**Records shown**
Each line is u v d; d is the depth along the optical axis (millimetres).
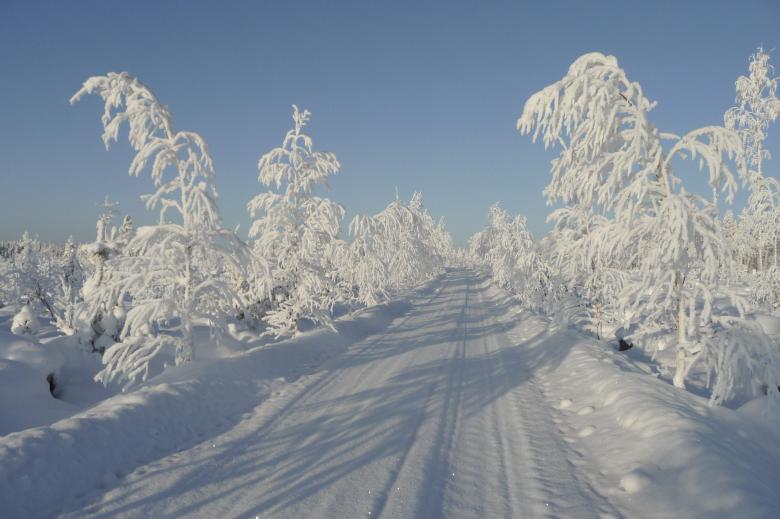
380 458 5750
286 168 16750
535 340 15516
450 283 60000
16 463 4574
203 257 10938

**Aim of the task**
Transcribe the data exactly and leave no picture in the copy.

**Answer space**
Each line is u v d; d is the depth along the optical axis (millimetres).
380 458 5750
286 168 16750
535 340 15516
450 283 60000
16 463 4574
203 257 10938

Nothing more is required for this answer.